Kemenangan ini diraih dengan susah payah, tetapi bagi tim Akademi Shrek dan Tujuh Monster Shrek, ini tak diragukan lagi adalah kemenangan yang gemilang. Sebuah kejayaan yang tak tertandingi.
Air mata mulai mengalir tak terkendali di pipi Wang Yan saat ia berusaha memahami bagaimana Wang Dong memanggil Jiwa Bela Diri kedua, dan kekuatan yang digunakan Huo Yuhao untuk mengalahkan lawannya.
Satu-satunya pikiran yang memenuhi kepalanya adalah kemenangan. Mereka telah meraih kemenangan akhir. Shrek telah menang.

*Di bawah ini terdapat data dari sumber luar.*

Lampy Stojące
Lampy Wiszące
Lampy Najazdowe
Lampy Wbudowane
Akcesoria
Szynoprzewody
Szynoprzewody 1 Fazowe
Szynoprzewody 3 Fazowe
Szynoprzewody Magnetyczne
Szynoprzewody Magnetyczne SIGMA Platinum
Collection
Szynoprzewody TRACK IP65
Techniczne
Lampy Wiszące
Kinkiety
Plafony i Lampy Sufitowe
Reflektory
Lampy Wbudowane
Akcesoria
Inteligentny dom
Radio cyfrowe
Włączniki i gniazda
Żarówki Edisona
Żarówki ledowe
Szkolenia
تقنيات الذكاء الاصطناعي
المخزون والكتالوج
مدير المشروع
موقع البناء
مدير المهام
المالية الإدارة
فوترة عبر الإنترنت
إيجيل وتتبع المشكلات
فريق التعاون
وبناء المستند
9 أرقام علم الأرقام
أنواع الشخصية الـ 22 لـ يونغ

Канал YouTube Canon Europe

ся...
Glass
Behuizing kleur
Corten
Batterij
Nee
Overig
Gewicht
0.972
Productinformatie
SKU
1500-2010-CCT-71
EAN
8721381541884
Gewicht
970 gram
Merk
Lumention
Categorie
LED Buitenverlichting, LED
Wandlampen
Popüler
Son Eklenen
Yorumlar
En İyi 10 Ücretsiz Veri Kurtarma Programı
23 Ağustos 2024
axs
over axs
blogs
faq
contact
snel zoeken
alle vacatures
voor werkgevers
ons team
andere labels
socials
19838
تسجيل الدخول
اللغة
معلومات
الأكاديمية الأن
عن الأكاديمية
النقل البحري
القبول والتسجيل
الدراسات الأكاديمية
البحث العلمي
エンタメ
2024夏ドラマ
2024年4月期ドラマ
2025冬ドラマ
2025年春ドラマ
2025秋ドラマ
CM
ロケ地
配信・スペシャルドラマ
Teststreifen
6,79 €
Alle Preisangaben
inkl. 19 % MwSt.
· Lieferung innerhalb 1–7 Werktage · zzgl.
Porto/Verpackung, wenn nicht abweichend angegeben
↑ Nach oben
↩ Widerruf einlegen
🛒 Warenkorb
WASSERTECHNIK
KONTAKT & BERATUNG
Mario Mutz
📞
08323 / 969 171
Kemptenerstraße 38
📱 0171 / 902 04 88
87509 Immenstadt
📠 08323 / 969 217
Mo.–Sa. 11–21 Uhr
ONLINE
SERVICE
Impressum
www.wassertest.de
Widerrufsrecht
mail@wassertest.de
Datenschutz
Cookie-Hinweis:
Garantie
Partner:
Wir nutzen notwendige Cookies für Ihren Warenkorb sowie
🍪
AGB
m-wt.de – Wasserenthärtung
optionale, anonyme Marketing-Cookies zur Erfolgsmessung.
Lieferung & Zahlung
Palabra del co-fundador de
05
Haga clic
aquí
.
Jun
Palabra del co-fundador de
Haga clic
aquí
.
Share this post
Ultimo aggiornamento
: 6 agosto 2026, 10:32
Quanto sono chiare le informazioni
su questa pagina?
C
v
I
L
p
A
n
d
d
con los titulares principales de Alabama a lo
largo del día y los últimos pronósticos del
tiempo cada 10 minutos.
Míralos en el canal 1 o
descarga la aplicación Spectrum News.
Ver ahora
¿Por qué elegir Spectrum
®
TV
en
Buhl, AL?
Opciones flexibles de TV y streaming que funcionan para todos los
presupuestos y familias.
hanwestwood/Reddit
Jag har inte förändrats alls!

Kemenangan bagi Akademi Shrek dalam Turnamen Akademi Master Jiwa Benua Elit bukanlah hal yang sulit selama setidaknya beberapa ribu tahun. Kompetisi ini memang sulit, tetapi di hati Wang Yan, ini lebih bermakna daripada kemenangan mudah oleh anggota biasa Akademi Shrek. Dia bisa melihat tujuh bintang secara bertahap bangkit. Dalam waktu dekat, Tujuh Monster ini pasti akan menjadi pilar kuat Akademi Shrek.
Jauh di sana, di balik Kota Kekaisaran dan benteng-bentengnya, Kaisar Bintang Luo telah melepas mahkotanya.